I have a question on the feature scaling example provided in the feature lab. It is mentioned that feature scaling allows the algorithm to converge faster.
However, in the example provided after feature scaling, the # of iterations is 100,000 compared to 10,000 without feature scaling and even the learning rate has been increased.
To check only the effect of feature scaling, I kept both # Iterations and Learning rate constant (i.e. same value used before feature scaling).
As shown below, the algorithm after feature scaling isn’t even close to converging with the same values that algorithm without feature scaling converged.
Can someone please explain why this is happening and how feature scaling helps convergence?
The benefit of feature normalization is not that it speeds up performance given the same conditions.

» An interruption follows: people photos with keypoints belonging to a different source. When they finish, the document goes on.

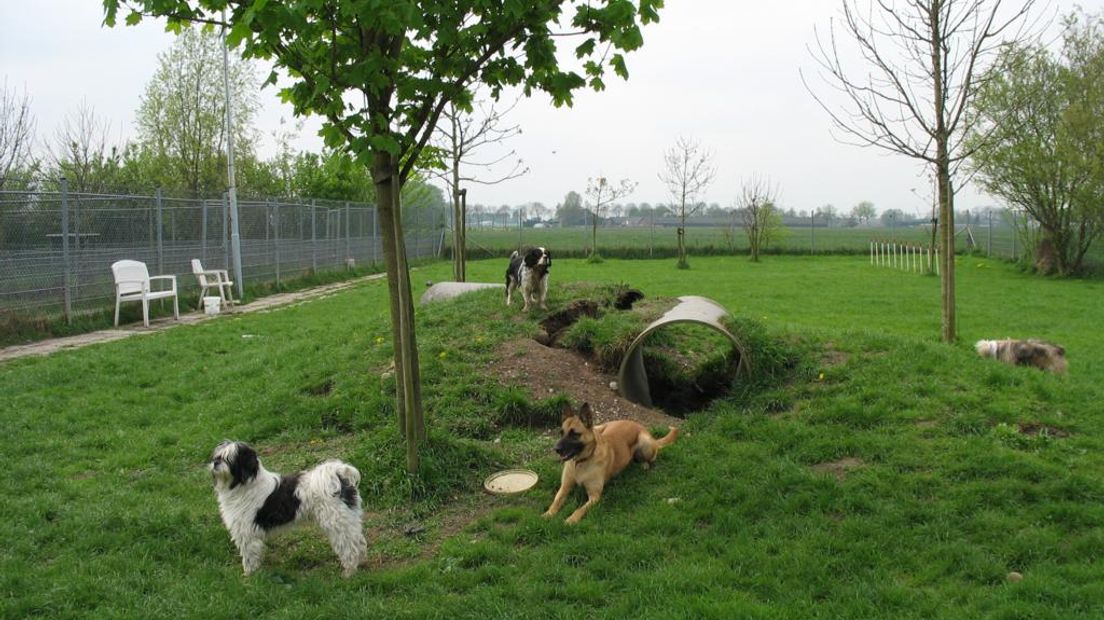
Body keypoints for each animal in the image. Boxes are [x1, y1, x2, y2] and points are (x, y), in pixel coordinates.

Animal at [210, 439, 370, 573]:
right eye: (217, 456)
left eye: (230, 459)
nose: (216, 463)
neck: (245, 484)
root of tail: (337, 475)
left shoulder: (246, 532)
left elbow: (249, 556)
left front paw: (250, 575)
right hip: (348, 519)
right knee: (359, 541)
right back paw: (360, 564)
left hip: (336, 522)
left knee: (350, 547)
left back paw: (349, 572)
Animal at [540, 401, 675, 520]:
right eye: (561, 432)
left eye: (575, 434)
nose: (556, 449)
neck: (581, 462)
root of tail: (637, 424)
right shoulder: (564, 488)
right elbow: (556, 502)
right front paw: (548, 514)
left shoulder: (594, 496)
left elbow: (580, 510)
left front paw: (571, 520)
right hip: (600, 427)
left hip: (645, 444)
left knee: (652, 457)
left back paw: (645, 465)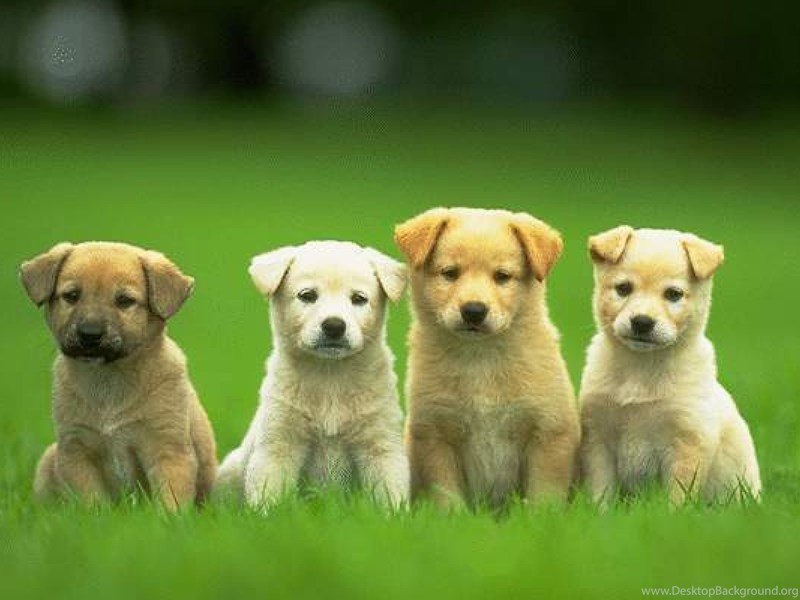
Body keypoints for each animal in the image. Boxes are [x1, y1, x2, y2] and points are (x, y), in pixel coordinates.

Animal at [21, 242, 217, 510]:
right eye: (72, 296)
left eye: (124, 301)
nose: (90, 334)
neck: (108, 378)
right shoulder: (77, 449)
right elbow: (92, 502)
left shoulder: (167, 448)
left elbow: (170, 502)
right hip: (49, 459)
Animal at [216, 241, 409, 510]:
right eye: (307, 295)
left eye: (359, 298)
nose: (334, 326)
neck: (330, 376)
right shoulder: (279, 442)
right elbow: (269, 493)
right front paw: (269, 516)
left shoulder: (381, 442)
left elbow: (389, 494)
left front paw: (393, 516)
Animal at [394, 207, 580, 510]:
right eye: (450, 273)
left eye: (502, 276)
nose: (473, 310)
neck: (480, 359)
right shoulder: (434, 434)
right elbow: (446, 497)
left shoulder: (548, 433)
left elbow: (543, 497)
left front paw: (541, 518)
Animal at [579, 226, 761, 506]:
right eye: (623, 288)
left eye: (673, 294)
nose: (642, 322)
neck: (641, 369)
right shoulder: (597, 439)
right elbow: (601, 493)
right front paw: (599, 514)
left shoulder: (686, 443)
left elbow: (676, 499)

The benefit is that normalization allows you to use a larger learning rate without risk of the solution diverging. This lets you use a larger learning rate and fewer iterations.
Our primary need is to converge faster to the optimal cost.
As such, there are no limitations on what value we can set for the learning rate. However, the issue of divergence does become a limiting factor while trying to set very high values for the learning rate.
As @TMosh has explained, by normalizing the features, it gives us more leeway to set higher learning rates, but without the risk of diverging.
So, it is not the normalization of features in itself that speeds up the convergence - Rather, it is that normalization relaxes the upper limit on the learning rate. We take advantage of this by setting a higher learning rate which in turn facilitates faster convergence.